Print the whole listing below exactly, skipping every picture.

- THE DATA -
──────

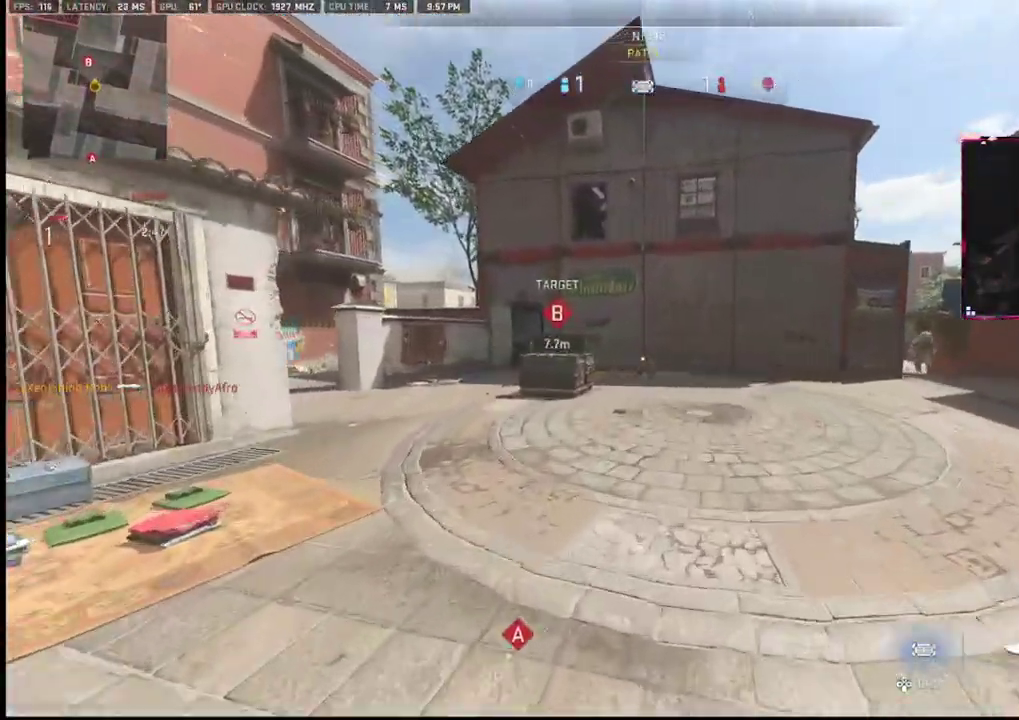
{"buttons": [], "left_stick": "up-left", "right_stick": "center", "events": [[117, "right_stick", "right"], [333, "left_stick", "up-left"], [333, "right_stick", "center"]]}
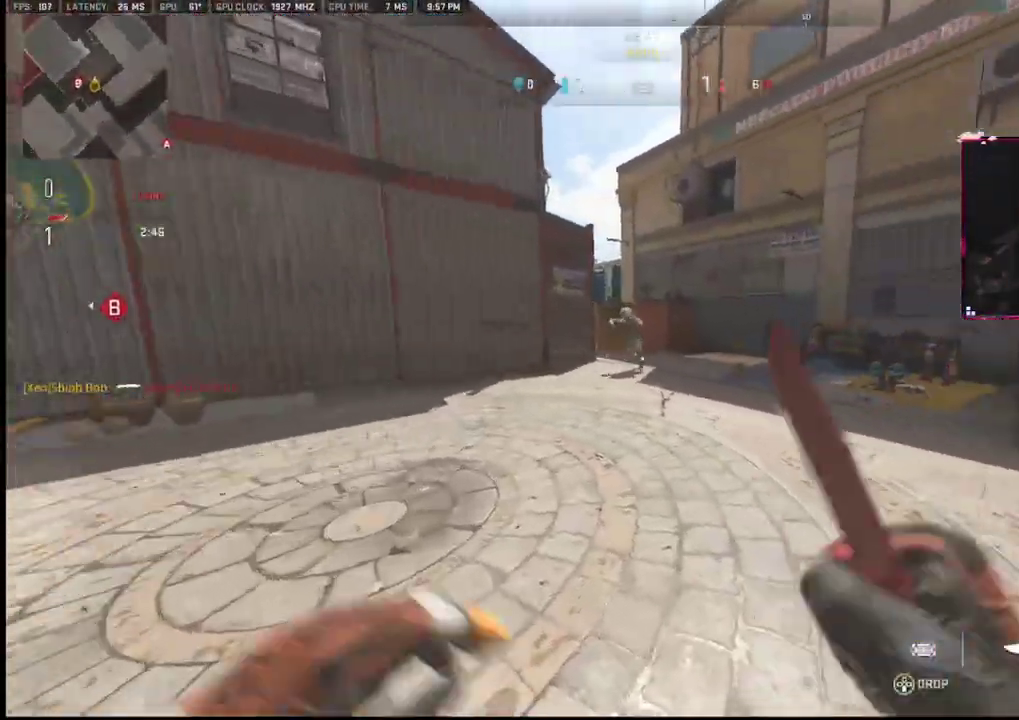
{"buttons": [], "left_stick": "up-left", "right_stick": "left", "events": [[17, "left_stick", "down-right"], [17, "right_stick", "right"], [200, "left_stick", "down"], [200, "right_stick", "center"], [300, "left_stick", "down-left"], [467, "left_stick", "up-left"], [467, "right_stick", "left"]]}
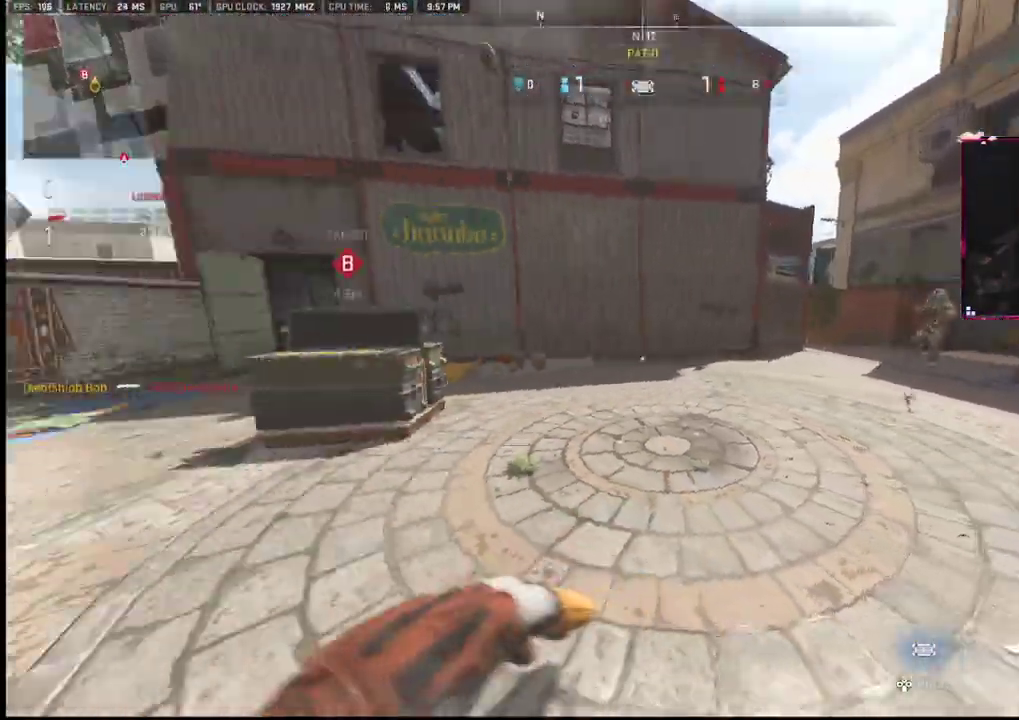
{"buttons": [], "left_stick": "up", "right_stick": "left", "events": [[83, "right_stick", "right"], [150, "left_stick", "right"], [333, "left_stick", "up-right"], [433, "right_stick", "left"], [500, "left_stick", "up"]]}
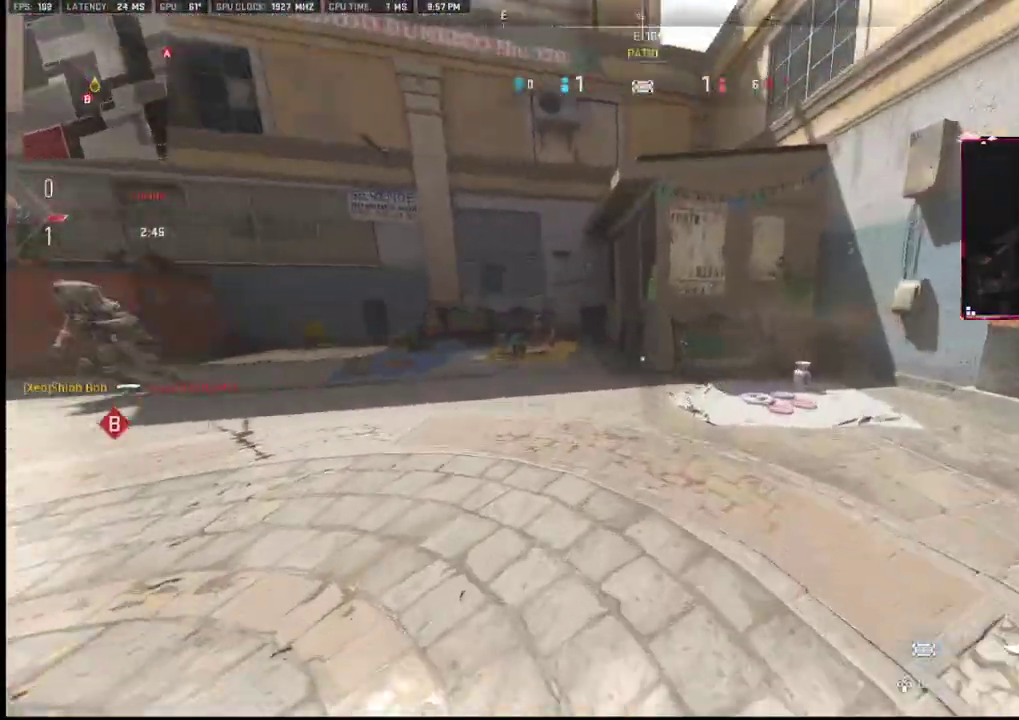
{"buttons": [], "left_stick": "right", "right_stick": "center", "events": [[150, "left_stick", "left"], [217, "left_stick", "up-left"], [217, "right_stick", "center"], [400, "left_stick", "right"]]}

──────

- SOLUTION TO THE PROBLEM -
{"buttons": [], "left_stick": "up-left", "right_stick": "center", "events": [[117, "right_stick", "right"], [333, "left_stick", "up-left"], [333, "right_stick", "center"]]}
{"buttons": [], "left_stick": "up-left", "right_stick": "left", "events": [[17, "left_stick", "down-right"], [17, "right_stick", "right"], [200, "left_stick", "down"], [200, "right_stick", "center"], [300, "left_stick", "down-left"], [467, "left_stick", "up-left"], [467, "right_stick", "left"]]}
{"buttons": [], "left_stick": "up", "right_stick": "left", "events": [[83, "right_stick", "right"], [150, "left_stick", "right"], [333, "left_stick", "up-right"], [433, "right_stick", "left"], [500, "left_stick", "up"]]}
{"buttons": [], "left_stick": "right", "right_stick": "center", "events": [[150, "left_stick", "left"], [217, "left_stick", "up-left"], [217, "right_stick", "center"], [400, "left_stick", "right"]]}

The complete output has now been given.